Secure Your Mobile Device
- Make sure your smart phone, tablet and other mobile devices are password protected.
- Download antivirus protection for your phone, tablet, e-reader or any other device that has mobile access to the Internet.
- Do not bypass limitations set by your carrier or device manufacturer by rooting or jailbreaking your mobile device, which can remove the built-in protections to defend against mobile threats.
- Beware of everything you download onto your device, including applications. Only use reputable application markets. Verify the permissions the application requests to ensure they are appropriate for what the application is meant to do.
Train all of your employees – not just those with online banking access – to be cautious when clicking on web links or attachments in company emails. Personal emails sent to an employee's company e-mail address, or emails accessed through a public domain email server using a company computer also pose potential threats.
Educate your employees on how to spot fraud scams. Encourage them to verbally confirm any unusual email request for an outgoing wire transfer, even if it appears to be from a company executive.
Strong internal controls are a critical component in preventing fraud. Best practices include:
- Separate duties in the accounts payable and payments disbursement processes to provide multiple checkpoints for identifying unauthorized payments. More than one employee should be involved in the processes of approving payments, generating checks or ACH payments, signing/approving checks and sending payments.
- Implement a two-touch process for approving payments. Each approver should have a strong knowledge of the accounts payable process and the company’s vendor/payments universe. Their knowledge should include what constitutes typical vendor or outgoing payments behavior in order to identify - and escalate – any anomalies.
- Require verbal (phone or in person) confirmation of any internal request for an outgoing payment to a new recipient/vendor, or to a new bank account number of an existing recipient/vendor.

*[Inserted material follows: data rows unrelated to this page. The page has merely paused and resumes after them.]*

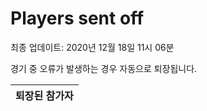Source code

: # Players sent off
최종 업데이트: 2020년 12월 18일 11시 06분


경기 중 오류가 발생하는 경우 자동으로 퇴장됩니다.


| 퇴장된 참가자 |
|:---:|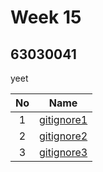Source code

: # Week 15

## 63030041

yeet

| No | Name |
|:-:|:-----:|
|1|[gitignore1](https://github.com/napasin163/gitignore1)|
|2|[gitignore2](https://github.com/napasin163/gitignore2)|
|3|[gitignore3](https://github.com/napasin163/gitignore3)|
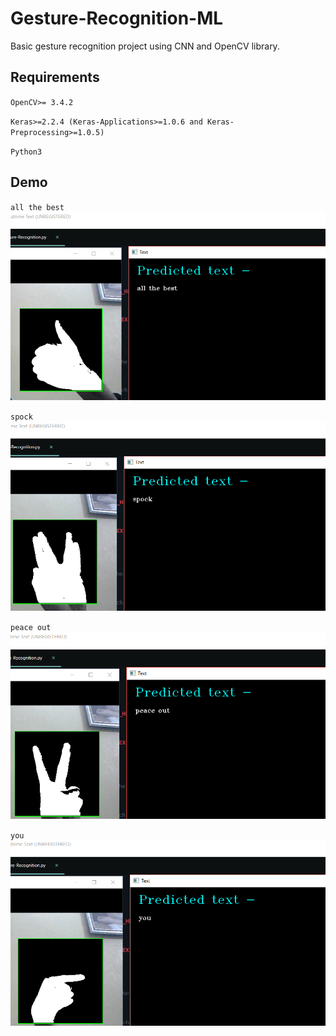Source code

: # Gesture-Recognition-ML
Basic gesture recognition project using CNN and OpenCV library.

## Requirements
` OpenCV>= 3.4.2 `

` Keras>=2.2.4 (Keras-Applications>=1.0.6 and Keras-Preprocessing>=1.0.5) `

` Python3 `

## Demo
` all the best `
![alt text](./atb.png)

` spock `
![alt text](./spock.png)

` peace out `
![alt text](./peace_out.png)

` you `
![alt text](./you.png)
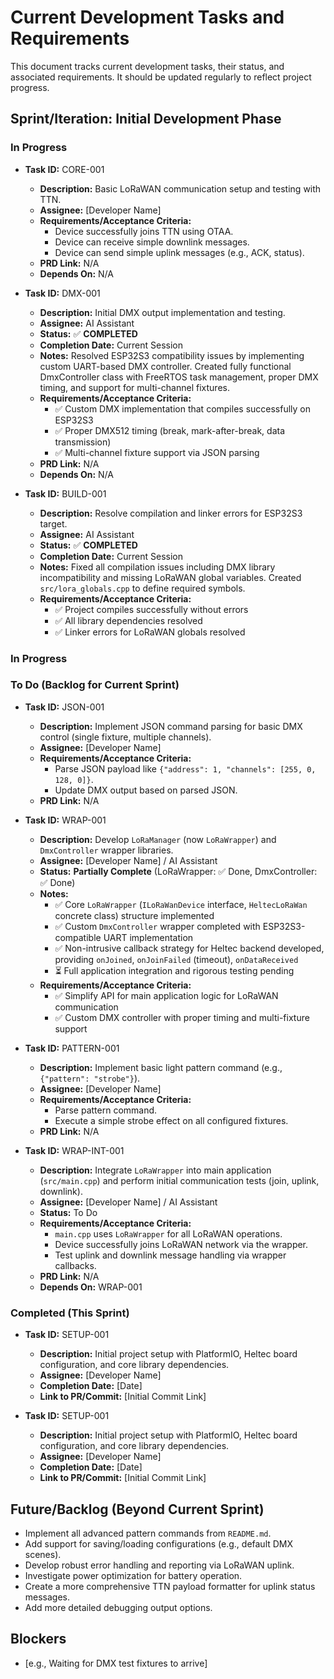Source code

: # Current Development Tasks and Requirements

This document tracks current development tasks, their status, and associated requirements. It should be updated regularly to reflect project progress.

## Sprint/Iteration: Initial Development Phase

### In Progress

*   **Task ID:** CORE-001
    *   **Description:** Basic LoRaWAN communication setup and testing with TTN.
    *   **Assignee:** [Developer Name]
    *   **Requirements/Acceptance Criteria:**
        *   Device successfully joins TTN using OTAA.
        *   Device can receive simple downlink messages.
        *   Device can send simple uplink messages (e.g., ACK, status).
    *   **PRD Link:** N/A
    *   **Depends On:** N/A



*   **Task ID:** DMX-001
    *   **Description:** Initial DMX output implementation and testing.
    *   **Assignee:** AI Assistant
    *   **Status:** ✅ **COMPLETED**
    *   **Completion Date:** Current Session
    *   **Notes:** Resolved ESP32S3 compatibility issues by implementing custom UART-based DMX controller. Created fully functional DmxController class with FreeRTOS task management, proper DMX timing, and support for multi-channel fixtures.
    *   **Requirements/Acceptance Criteria:**
        *   ✅ Custom DMX implementation that compiles successfully on ESP32S3
        *   ✅ Proper DMX512 timing (break, mark-after-break, data transmission)
        *   ✅ Multi-channel fixture support via JSON parsing
    *   **PRD Link:** N/A
    *   **Depends On:** N/A

*   **Task ID:** BUILD-001
    *   **Description:** Resolve compilation and linker errors for ESP32S3 target.
    *   **Assignee:** AI Assistant  
    *   **Status:** ✅ **COMPLETED**
    *   **Completion Date:** Current Session
    *   **Notes:** Fixed all compilation issues including DMX library incompatibility and missing LoRaWAN global variables. Created `src/lora_globals.cpp` to define required symbols.
    *   **Requirements/Acceptance Criteria:**
        *   ✅ Project compiles successfully without errors
        *   ✅ All library dependencies resolved
        *   ✅ Linker errors for LoRaWAN globals resolved

### In Progress

### To Do (Backlog for Current Sprint)

*   **Task ID:** JSON-001
    *   **Description:** Implement JSON command parsing for basic DMX control (single fixture, multiple channels).
    *   **Assignee:** [Developer Name]
    *   **Requirements/Acceptance Criteria:**
        *   Parse JSON payload like `{"address": 1, "channels": [255, 0, 128, 0]}`.
        *   Update DMX output based on parsed JSON.
    *   **PRD Link:** N/A

*   **Task ID:** WRAP-001
    *   **Description:** Develop `LoRaManager` (now `LoRaWrapper`) and `DmxController` wrapper libraries.
    *   **Assignee:** [Developer Name] / AI Assistant
    *   **Status:** **Partially Complete** (LoRaWrapper: ✅ Done, DmxController: ✅ Done)
    *   **Notes:** 
        *   ✅ Core `LoRaWrapper` (`ILoRaWanDevice` interface, `HeltecLoRaWan` concrete class) structure implemented
        *   ✅ Custom `DmxController` wrapper completed with ESP32S3-compatible UART implementation
        *   ✅ Non-intrusive callback strategy for Heltec backend developed, providing `onJoined`, `onJoinFailed` (timeout), `onDataReceived`
        *   ⏳ Full application integration and rigorous testing pending
    *   **Requirements/Acceptance Criteria:**
        *   ✅ Simplify API for main application logic for LoRaWAN communication
        *   ✅ Custom DMX controller with proper timing and multi-fixture support

*   **Task ID:** PATTERN-001
    *   **Description:** Implement basic light pattern command (e.g., `{"pattern": "strobe"}`).
    *   **Assignee:** [Developer Name]
    *   **Requirements/Acceptance Criteria:**
        *   Parse pattern command.
        *   Execute a simple strobe effect on all configured fixtures.
    *   **PRD Link:** N/A

*   **Task ID:** WRAP-INT-001
    *   **Description:** Integrate `LoRaWrapper` into main application (`src/main.cpp`) and perform initial communication tests (join, uplink, downlink).
    *   **Assignee:** [Developer Name] / AI Assistant
    *   **Status:** To Do
    *   **Requirements/Acceptance Criteria:**
        *   `main.cpp` uses `LoRaWrapper` for all LoRaWAN operations.
        *   Device successfully joins LoRaWAN network via the wrapper.
        *   Test uplink and downlink message handling via wrapper callbacks.
    *   **PRD Link:** N/A
    *   **Depends On:** WRAP-001

### Completed (This Sprint)

*   **Task ID:** SETUP-001
    *   **Description:** Initial project setup with PlatformIO, Heltec board configuration, and core library dependencies.
    *   **Assignee:** [Developer Name]
    *   **Completion Date:** [Date]
    *   **Link to PR/Commit:** [Initial Commit Link]

*   **Task ID:** SETUP-001
    *   **Description:** Initial project setup with PlatformIO, Heltec board configuration, and core library dependencies.
    *   **Assignee:** [Developer Name]
    *   **Completion Date:** [Date]
    *   **Link to PR/Commit:** [Initial Commit Link]

## Future/Backlog (Beyond Current Sprint)

*   Implement all advanced pattern commands from `README.md`.
*   Add support for saving/loading configurations (e.g., default DMX scenes).
*   Develop robust error handling and reporting via LoRaWAN uplink.
*   Investigate power optimization for battery operation.
*   Create a more comprehensive TTN payload formatter for uplink status messages.
*   Add more detailed debugging output options.

## Blockers

*   [e.g., Waiting for DMX test fixtures to arrive]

Individuals’ personal email accounts can be easily hacked or spoofed, and the fraudster is relying on your employee not questioning or verifying the request. It’s critical that this confirmation be verbal, not by email, because you may in fact be communicating with the fraudster.
- Consult with your end-user services department or IT provider on ways to strengthen your Internet/technology infrastructure to inhibit MITB attacks and other outside threats.
- Ensure that all company computers are running firewall and antivirus software that is updated and checked for security patches regularly. Updates should be run at least weekly, using the software's automatic update feature takes care of this important task.
- Implement a process to immediately remove departing employees’ access to sensitive and password-protected areas and information, especially online banking. A full audit of employee online and sensitive system access should be conducted at least twice per year.